For the tax year 2021/2022, the standard IHT rate is 40%, and is charged on the part of your estate that is above the tax-free threshold of £325,000. There’s normally no IHT to pay if you leave everything above the £325,000 threshold to your spouse, civil partner, a charity or a community amateur sports club. However, any tax benefits will depend on your personal tax position, and rules are subject to change.
Writing a will
Your financial plan will depend on your personal situation, therefore it’s worth estimating the value of estate, as your first port of call. This can be part of estate and IHT planning with a financial adviser, or can be done independently using an online IHT calculator.
The next important step to is write a will, within which you can appoint an executor — the person who will be responsible for carrying out your plan in the event of your death, and for paying the IHT to HMRC. An established will can mean that your assets are distributed according to your wishes, and help to avoid unexpected IHT liabilities.
Gifting money during your lifetime
One of the most straightforward ways to reduce the size of your taxable estate is through gifting money whilst you’re alive. Each tax year, you’re able to give away a certain amount, free of IHT, depending on which allowances you use.

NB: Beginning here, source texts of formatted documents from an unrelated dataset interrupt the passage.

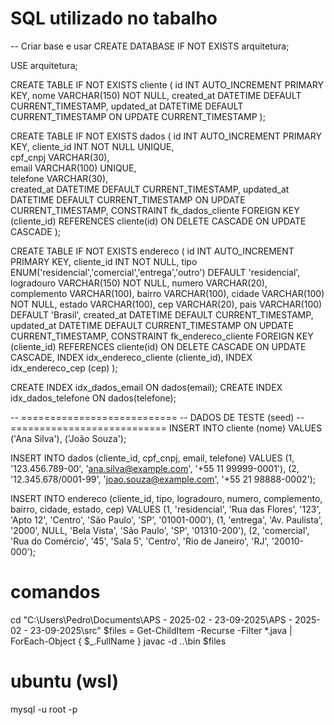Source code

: # SQL utilizado no tabalho
-- Criar base e usar
CREATE DATABASE IF NOT EXISTS arquitetura;
  
USE arquitetura;


CREATE TABLE IF NOT EXISTS cliente (
    id INT AUTO_INCREMENT PRIMARY KEY,
    nome VARCHAR(150) NOT NULL,
    created_at DATETIME DEFAULT CURRENT_TIMESTAMP,
    updated_at DATETIME DEFAULT CURRENT_TIMESTAMP ON UPDATE CURRENT_TIMESTAMP
);


CREATE TABLE IF NOT EXISTS dados (
    id INT AUTO_INCREMENT PRIMARY KEY,
    cliente_id INT NOT NULL UNIQUE,           
    cpf_cnpj VARCHAR(30),                     
    email VARCHAR(100) UNIQUE,                
    telefone VARCHAR(30),                     
    created_at DATETIME DEFAULT CURRENT_TIMESTAMP,
    updated_at DATETIME DEFAULT CURRENT_TIMESTAMP ON UPDATE CURRENT_TIMESTAMP,
    CONSTRAINT fk_dados_cliente FOREIGN KEY (cliente_id)
        REFERENCES cliente(id)
        ON DELETE CASCADE
        ON UPDATE CASCADE
);


CREATE TABLE IF NOT EXISTS endereco (
    id INT AUTO_INCREMENT PRIMARY KEY,
    cliente_id INT NOT NULL,
    tipo ENUM('residencial','comercial','entrega','outro') DEFAULT 'residencial',
    logradouro VARCHAR(150) NOT NULL,
    numero VARCHAR(20),
    complemento VARCHAR(100),
    bairro VARCHAR(100),
    cidade VARCHAR(100) NOT NULL,
    estado VARCHAR(100),
    cep VARCHAR(20),
    pais VARCHAR(100) DEFAULT 'Brasil',
    created_at DATETIME DEFAULT CURRENT_TIMESTAMP,
    updated_at DATETIME DEFAULT CURRENT_TIMESTAMP ON UPDATE CURRENT_TIMESTAMP,
    CONSTRAINT fk_endereco_cliente FOREIGN KEY (cliente_id)
        REFERENCES cliente(id)
        ON DELETE CASCADE
        ON UPDATE CASCADE,
    INDEX idx_endereco_cliente (cliente_id),
    INDEX idx_endereco_cep (cep)
);


CREATE INDEX idx_dados_email ON dados(email);
CREATE INDEX idx_dados_telefone ON dados(telefone);

-- ===========================
-- DADOS DE TESTE (seed)
-- ===========================
INSERT INTO cliente (nome)
VALUES
  ('Ana Silva'),
  ('João Souza');

INSERT INTO dados (cliente_id, cpf_cnpj, email, telefone)
VALUES
  (1, '123.456.789-00', 'ana.silva@example.com', '+55 11 99999-0001'),
  (2, '12.345.678/0001-99', 'joao.souza@example.com', '+55 21 98888-0002');

INSERT INTO endereco (cliente_id, tipo, logradouro, numero, complemento, bairro, cidade, estado, cep)
VALUES
  (1, 'residencial', 'Rua das Flores', '123', 'Apto 12', 'Centro', 'São Paulo', 'SP', '01001-000'),
  (1, 'entrega', 'Av. Paulista', '2000', NULL, 'Bela Vista', 'São Paulo', 'SP', '01310-200'),
  (2, 'comercial', 'Rua do Comércio', '45', 'Sala 5', 'Centro', 'Rio de Janeiro', 'RJ', '20010-000');


# comandos 
cd "C:\Users\Pedro\Documents\APS - 2025-02 - 23-09-2025\APS - 2025-02 - 23-09-2025\src"
$files = Get-ChildItem -Recurse -Filter *.java | ForEach-Object { $_.FullName }
javac -d ..\bin $files

# ubuntu (wsl)
mysql -u root -p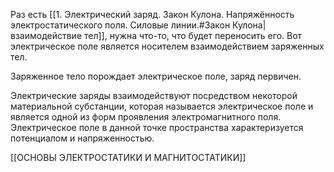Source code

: Раз есть [[1. Электрический заряд. Закон Кулона. Напряжённость электростатического поля. Силовые линии.#Закон Кулона|взаимодействие тел]], нужна что-то, что будет переносить его. Вот электрическое поле является носителем взаимодействием заряженных тел.  

Заряженное тело порождает электрическое поле, заряд первичен.  

Электрические заряды взаимодействуют посредством некоторой материальной субстанции, которая называется электрическое поле и является одной из форм проявления электромагнитного поля. Электрическое поле в данной точке пространства характеризуется потенциалом и напряженностью.

[[ОСНОВЫ ЭЛЕКТРОСТАТИКИ И МАГНИТОСТАТИКИ]]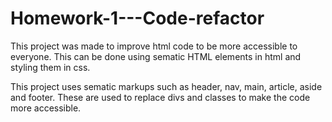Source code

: # Homework-1---Code-refactor

This project was made to improve html code to be more accessible to everyone. This can be done using sematic HTML elements in html and styling them in css.

This project uses sematic markups such as header, nav, main, article, aside and footer. These are used to replace divs and classes to make the code more accessible.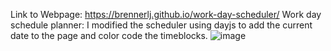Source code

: Link to Webpage: https://brennerlj.github.io/work-day-scheduler/
Work day schedule planner: I modified the scheduler using dayjs to add the current date to the page and color code the timeblocks.
![image](https://github.com/BrennerLJ/work-day-scheduler/assets/153338353/1a6c21df-3b7f-4422-916c-783a1a68c3a0)
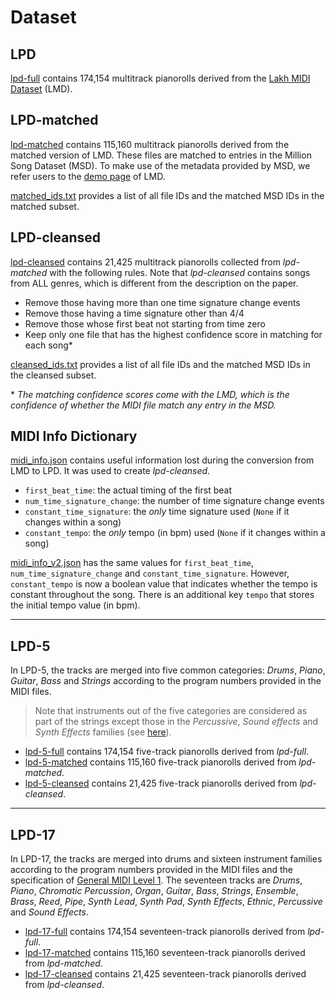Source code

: # Dataset

## LPD

[lpd-full](https://drive.google.com/uc?export=download&id=19FJwmNxWUmR3UutCDhZtbKVnEBVHU-2q)
contains 174,154 multitrack pianorolls derived from the
[Lakh MIDI Dataset](http://colinraffel.com/projects/lmd/) (LMD).

## LPD-matched

[lpd-matched](https://drive.google.com/uc?export=download&id=1ULUOJKcrgbTXc0QOyPQkjVqVx4nQilTK)
contains 115,160 multitrack pianorolls derived from the matched version of LMD.
These files are matched to entries in the Million Song Dataset (MSD). To make
use of the metadata provided by MSD, we refer users to the
[demo page](http://colinraffel.com/projects/lmd/) of LMD.

[matched_ids.txt](https://drive.google.com/uc?export=download&id=1yTeqvZ1HM1PGVm_jHPU3Rxb8lh3ctzn8)
provides a list of all file IDs and the matched MSD IDs in the matched subset.

## LPD-cleansed

[lpd-cleansed](https://drive.google.com/uc?export=download&id=11rxrGaQbfTW-WC0k2GlR9YDAT-UxIb4O)
contains 21,425 multitrack pianorolls collected from _lpd-matched_ with the
following rules. Note that _lpd-cleansed_ contains songs from ALL genres, which
is different from the description on the paper.

- Remove those having more than one time signature change events
- Remove those having a time signature other than 4/4
- Remove those whose first beat not starting from time zero
- Keep only one file that has the highest confidence score in matching for each
  song\*

[cleansed_ids.txt](https://drive.google.com/uc?export=download&id=1EmCZQvc5Yqtz4y8TO5Ms_JpzDT6WRPEO)
provides a list of all file IDs and the matched MSD IDs in the cleansed subset.

\* _The matching confidence scores come with the LMD, which is the confidence of
whether the MIDI file match any entry in the MSD._

## MIDI Info Dictionary

[midi_info.json](https://drive.google.com/uc?export=download&id=1TxyTCN-yTZ_AlJUHchGIHdAM-XkbJBwf)
contains useful information lost during the conversion from LMD to LPD. It was
used to create _lpd-cleansed_.

- `first_beat_time`: the actual timing of the first beat
- `num_time_signature_change`: the number of time signature change events
- `constant_time_signature`: the _only_ time signature used (`None` if it
  changes within a song)
- `constant_tempo`: the _only_ tempo (in bpm) used (`None` if it changes within
  a song)

[midi_info_v2.json](https://drive.google.com/uc?export=download&id=1Ly5g6uis55_y-s017OPHLDsLdp4H4mU_)
has the same values for `first_beat_time`, `num_time_signature_change` and
`constant_time_signature`. However, `constant_tempo` is now a boolean value that
indicates whether the tempo is constant throughout the song. There is an
additional key `tempo` that stores the initial tempo value (in bpm).

---

## LPD-5

In LPD-5, the tracks are merged into five common categories: _Drums_, _Piano_,
_Guitar_, _Bass_ and _Strings_ according to the program numbers provided in the
MIDI files.

> Note that instruments out of the five categories are considered as part of the
strings except those in the _Percussive_, _Sound effects_ and _Synth Effects_
families (see [here](https://www.midi.org/specifications/item/gm-level-1-sound-set)).

- [lpd-5-full](https://drive.google.com/uc?export=download&id=1tZKMhYazSWapFTUt7H6abHSo-QKH9ATC)
  contains 174,154 five-track pianorolls derived from _lpd-full_.
- [lpd-5-matched](https://drive.google.com/uc?export=download&id=1EGSHxDr8qYLNVrv3Xn7SB1tqEdm16gBi)
  contains 115,160 five-track pianorolls derived from _lpd-matched_.
- [lpd-5-cleansed](https://drive.google.com/uc?export=download&id=1yz0Ma-6cWTl6mhkrLnAVJ7RNzlQRypQ5)
  contains 21,425 five-track pianorolls derived from _lpd-cleansed_.

---

## LPD-17

In LPD-17, the tracks are merged into drums and sixteen instrument families
according to the program numbers provided in the MIDI files and the
specification of
[General MIDI Level 1](https://www.midi.org/specifications/item/gm-level-1-sound-set).
The seventeen tracks are _Drums_, _Piano_, _Chromatic Percussion_, _Organ_,
_Guitar_, _Bass_, _Strings_, _Ensemble_, _Brass_, _Reed_, _Pipe_, _Synth Lead_,
_Synth Pad_, _Synth Effects_, _Ethnic_, _Percussive_ and _Sound Effects_.

- [lpd-17-full](https://drive.google.com/uc?export=download&id=1bJAC2SKhdKbKvpLL1V1l66cCgWX8eQEm)
  contains 174,154 seventeen-track pianorolls derived from _lpd-full_.
- [lpd-17-matched](https://drive.google.com/uc?export=download&id=1jMTzszQGq7fhGOQpfrO7MbPGjVzX-CjB)
  contains 115,160 seventeen-track pianorolls derived from _lpd-matched_.
- [lpd-17-cleansed](https://drive.google.com/uc?export=download&id=1ycvALTnMNWnXcwXDjS7YeNC6mQtANvMK)
  contains 21,425 seventeen-track pianorolls derived from _lpd-cleansed_.
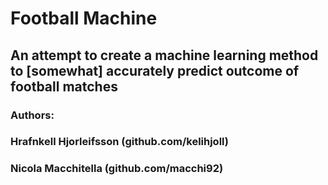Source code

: # Football Machine
## An attempt to create a machine learning method to [somewhat] accurately predict outcome of football matches
### Authors:
### Hrafnkell Hjorleifsson (github.com/kelihjoll)
### Nicola Macchitella (github.com/macchi92)
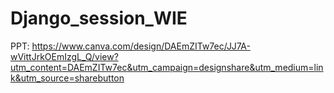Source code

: # Django_session_WIE

PPT: https://www.canva.com/design/DAEmZITw7ec/JJ7A-wVittJrkOEmIzgL_Q/view?utm_content=DAEmZITw7ec&utm_campaign=designshare&utm_medium=link&utm_source=sharebutton

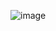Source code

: ![image](https://user-images.githubusercontent.com/121858395/213832029-d56729f8-a923-49d0-8005-e50fb06792a4.png)
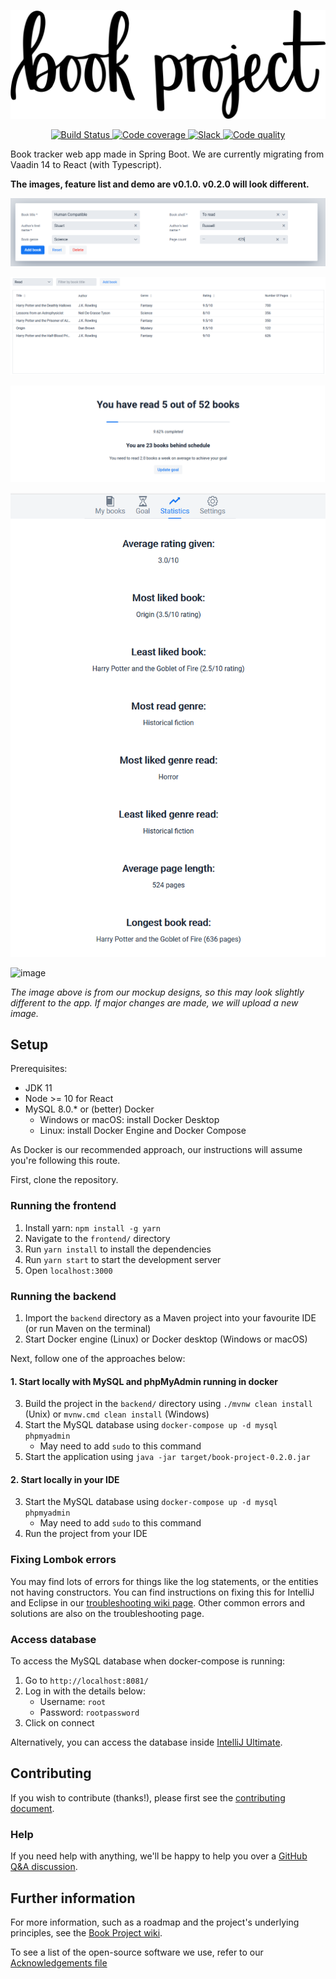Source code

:   <p align="center">
	<img src="/media/banner/book_project_newlogo_2x.png" alt="Logo"/>
  </p>

<p align="center">
	
   <a href="https://dev.azure.com/project-books/Book%20Project/_build/latest?definitionId=2&branchName=0.2.0">
    <img src="https://dev.azure.com/project-books/Book%20Project/_apis/build/status/Project-Books.book-project?branchName=0.2.0" alt="Build Status"/>
  </a>

	
  <a href="https://codecov.io/gh/Project-Books/book-project">
    <img src="https://codecov.io/gh/Project-Books/book-project/branch/master/graph/badge.svg" alt="Code coverage"/>
  </a>
	
  <a href="https://join.slack.com/t/teambookproject/shared_invite/zt-nf4awxuo-sj9Aa37CgLcbrUr8z4P8Ag">
    <img src="https://img.shields.io/badge/slack-teambookproject-4A154B?logo=slack" alt="Slack" />
  </a>
	
  <a href="https://app.codacy.com/manual/knjk04/book-project?utm_source=github.com&utm_medium=referral&utm_content=knjk04/book-project&utm_campaign=Badge_Grade_Dashboard">
    <img src="https://api.codacy.com/project/badge/Grade/595ed2c299d7429e9938894c385b9cab" alt="Code quality" />
  </a>
</p>

Book tracker web app made in Spring Boot. We are currently migrating from Vaadin 14 to React (with Typescript).

**The images, feature list and demo are v0.1.0. v0.2.0 will look different.**

<p align="center">
    <img src="/media/docs/readme/book_form.png" alt="New book form"/>
</p>

![Books in shelf](/media/docs/readme/books_in_shelf.png)
        
![Reading goal](/media/docs/readme/reading_goal.png)

<p align="center">
    <img src="/media/docs/readme/statistics.png" alt="Reading statistics"/>
</p>

![image](https://user-images.githubusercontent.com/11173328/112493885-739b0d80-8d7a-11eb-85a1-b4c500dc61ab.png)

*The image above is from our mockup designs, so this may look slightly different to the app. If major changes are made, we will upload a new image.*

## Setup

Prerequisites:
- JDK 11
- Node >= 10 for React
- MySQL 8.0.* or (better) Docker
  - Windows or macOS: install Docker Desktop
  - Linux: install Docker Engine and Docker Compose

As Docker is our recommended approach, our instructions will assume you're following this route.

First, clone the repository.
 
### Running the frontend

1. Install yarn: `npm install -g yarn`
2. Navigate to the `frontend/` directory
3. Run `yarn install` to install the dependencies
4. Run `yarn start` to start the development server
5. Open `localhost:3000`

### Running the backend

1. Import the `backend` directory as a Maven project into your favourite IDE (or run Maven on the terminal)
2. Start Docker engine (Linux) or Docker desktop (Windows or macOS)
  
Next, follow one of the approaches below:

#### 1. Start locally with MySQL and phpMyAdmin running in docker

3. Build the project in the `backend/` directory using `./mvnw clean install` (Unix) or `mvnw.cmd clean install` (Windows)
4. Start the MySQL database using `docker-compose up -d mysql phpmyadmin`
    - May need to add `sudo` to this command
5. Start the application using `java -jar target/book-project-0.2.0.jar` 
    
#### 2. Start locally in your IDE

3. Start the MySQL database using `docker-compose up -d mysql phpmyadmin`
    - May need to add `sudo` to this command
4. Run the project from your IDE

### Fixing Lombok errors

You may find lots of errors for things like the log statements, or the entities not having constructors. 
You can find instructions on fixing this for IntelliJ and Eclipse in our [troubleshooting wiki page](https://github.com/knjk04/book-project/wiki/Troubleshooting). 
Other common errors and solutions are also on the troubleshooting page.

### Access database

To access the MySQL database when docker-compose is running:

1. Go to `http://localhost:8081/`
2. Log in with the details below:
    - Username: `root`
    - Password: `rootpassword`
3. Click on connect

Alternatively, you can access the database inside [IntelliJ Ultimate](https://github.com/Project-Books/book-project/wiki/Connect-to-database-inside-IntelliJ-Ultimate).

## Contributing

If you wish to contribute (thanks!), please first see the [contributing document](https://github.com/knjk04/book-project/blob/master/CONTRIBUTING.md).

### Help

If you need help with anything, we'll be happy to help you over a [GitHub Q&A discussion](https://github.com/Project-Books/book-project/discussions/categories/q-a).

## Further information

For more information, such as a roadmap and the project's underlying principles, see the [Book Project wiki](https://github.com/knjk04/book-project/wiki).

To see a list of the open-source software we use, refer to our [Acknowledgements file](https://github.com/Project-Books/book-project/blob/master/ACKNOWLEDGEMENTS.md)
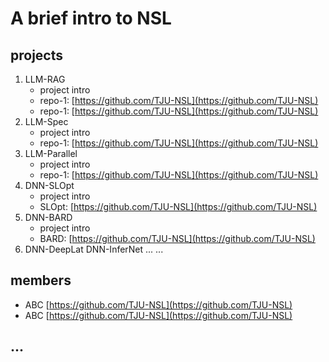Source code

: # A brief intro to NSL

## projects
1. LLM-RAG
   * project intro
   * repo-1: [https://github.com/TJU-NSL](https://github.com/TJU-NSL)
   * repo-1: [https://github.com/TJU-NSL](https://github.com/TJU-NSL)
2. LLM-Spec
   * project intro
   * repo-1: [https://github.com/TJU-NSL](https://github.com/TJU-NSL)
4. LLM-Parallel
   * project intro
   * repo-1: [https://github.com/TJU-NSL](https://github.com/TJU-NSL)
5. DNN-SLOpt
   * project intro
   * SLOpt: [https://github.com/TJU-NSL](https://github.com/TJU-NSL)
6. DNN-BARD
   * project intro
   * BARD: [https://github.com/TJU-NSL](https://github.com/TJU-NSL)
7. DNN-DeepLat  DNN-InferNet  ... ...

## members
* ABC [https://github.com/TJU-NSL](https://github.com/TJU-NSL)
* ABC [https://github.com/TJU-NSL](https://github.com/TJU-NSL)

## ...
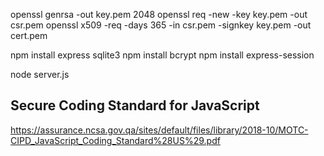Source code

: openssl genrsa -out key.pem 2048
openssl req -new -key key.pem -out csr.pem
openssl x509 -req -days 365 -in csr.pem -signkey key.pem -out cert.pem

npm install express sqlite3
npm install bcrypt
npm install express-session


node server.js


## Secure Coding Standard for JavaScript
https://assurance.ncsa.gov.qa/sites/default/files/library/2018-10/MOTC-CIPD_JavaScript_Coding_Standard%28US%29.pdf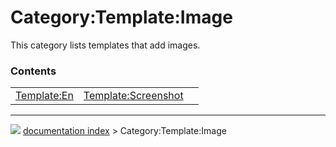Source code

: # Category:Template:Image
This category lists templates that add images.

### Contents

|     |     |     |
| --- | --- | --- |
| [Template:En](Template_En.md) | [Template:Screenshot](Template_Screenshot.md) |



---
![](images/Right_arrow.png) [documentation index](../README.md) > Category:Template:Image
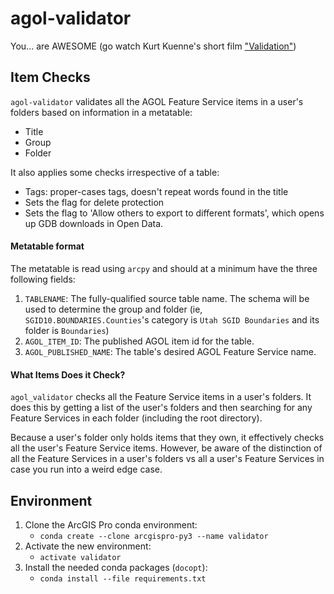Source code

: # agol-validator

You... are AWESOME (go watch Kurt Kuenne's short film ["Validation"](https://www.youtube.com/watch?v=Cbk980jV7Ao))

## Item Checks

`agol-validator` validates all the AGOL Feature Service items in a user's folders based on information in a metatable:

* Title
* Group
* Folder

It also applies some checks irrespective of a table:

* Tags: proper-cases tags, doesn't repeat words found in the title
* Sets the flag for delete protection
* Sets the flag to 'Allow others to export to different formats', which opens up GDB downloads in Open Data.

#### Metatable format

The metatable is read using `arcpy` and should at a minimum have the three following fields:

1. `TABLENAME`: The fully-qualified source table name. The schema will be used to determine the group and folder (ie, `SGID10.BOUNDARIES.Counties`'s category is `Utah SGID Boundaries` and its folder is `Boundaries`)
1. `AGOL_ITEM_ID`: The published AGOL item id for the table.
1. `AGOL_PUBLISHED_NAME`: The table's desired AGOL Feature Service name.

#### What Items Does it Check?

`agol_validator` checks all the Feature Service items in a user's folders. It does this by getting a list of the user's folders and then searching for any Feature Services in each folder (including the root directory).

Because a user's folder only holds items that they own, it effectively checks all the user's Feature Service items. However, be aware of the distinction of all the Feature Services in a user's folders vs all a user's Feature Services in case you run into a weird edge case.

## Environment

1. Clone the ArcGIS Pro conda environment:
   - `conda create --clone arcgispro-py3 --name validator`
1. Activate the new environment:
   - `activate validator`
1. Install the needed conda packages (`docopt`):
   - `conda install --file requirements.txt`
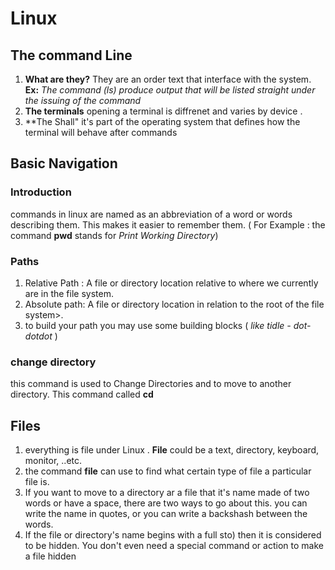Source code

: # Linux 
## The command Line
1. **What are they?** They are an order text that interface with the system. **Ex:** *The command (ls) produce output that will be listed straight under the issuing of the command*
2. **The terminals** opening a terminal is diffrenet and varies by device .
3. **The Shall" it's part of the operating system that defines how the terminal will behave after commands 
## Basic Navigation
### Introduction
commands in linux are named as an abbreviation of a word or words describing them. This makes it easier to remember them. ( For Example : the command **pwd** stands
for *Print Working Directory*)
### Paths
1. Relative Path : A file or directory location relative to where we currently are in the file system.
2. Absolute path: A file or directory location in relation to the root of the file system>.
3. to build your path you may use some building blocks ( *like tidle - dot- dotdot* )  
### change directory
this command is used to Change Directories and to move to another directory. This command called **cd**
## Files
1. everything is file under Linux . **File** could be a text, directory, keyboard, monitor, ..etc. 
2. the command **file** can use to find what certain type of file a particular file is.
3. If you  want to move to a directory ar a file that it's name made of two words or have a space, there are two ways to go about this. 
you can write the name in quotes, or you can write a backshash between the words.
4. If the file or directory's name begins with a full sto) then it is considered to be hidden. You don't even need a special command or action to make a file hidden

For 2021/2022, the Annual Exemption is a total of £3,000 worth of gifts each tax year, which are not added to the value of your estate. This can be gifted to one person, or split between several people. There’s also no IHT to pay on gifts between spouses or civil partners, as long as they live in the UK on a permanent basis.
Donating to charity
Any money left to charity does not count towards your taxable estate, therefore can potentially reduce its value below the tax-free threshold, and help reduce your IHT bill.
Plus, if you leave 10% or more of the net value of your estate to charity in your will, the IHT rate can be reduced from 40% to 36% on some assets.
Setting up a trust can also be an effective way to reduce your IHT, and one option to consider is a Discounted Gift Trust (DGT). A DGT acts as financial planning tool, allowing you to invest a sum of money in order to reduce the IHT you’ll pay, whilst providing an income of regular payments.
Due to the nature of DGT, it can reduce potential IHT liability and allow for a lump sum to be passed on to your beneficiaries.
Establishing a trust, and understanding the rules surrounding them, can be complex. When considering this option, it’s best to consult a financial adviser, to ensure that it’s a suitable approach for your personal circumstances.
Using your pension
Lastly, making the most of a defined contribution pension can be another way to reduce your IHT bill. This is because your pension is not included in your taxable estate, and on most occasions, is free of IHT. However, depending on the age you are when you pass away, your beneficiaries may be subject to pay income tax on the money they inherit from your pension.
It’s also worth noting that your pension is not usually covered by your will, and so as part of your plan, you will need to inform your pension provider of your nominated beneficiaries.
Again, consulting with a pension or financial expert can ensure you’re using a pension wrapper correctly, and can pass on your savings to future generations in the most effective way.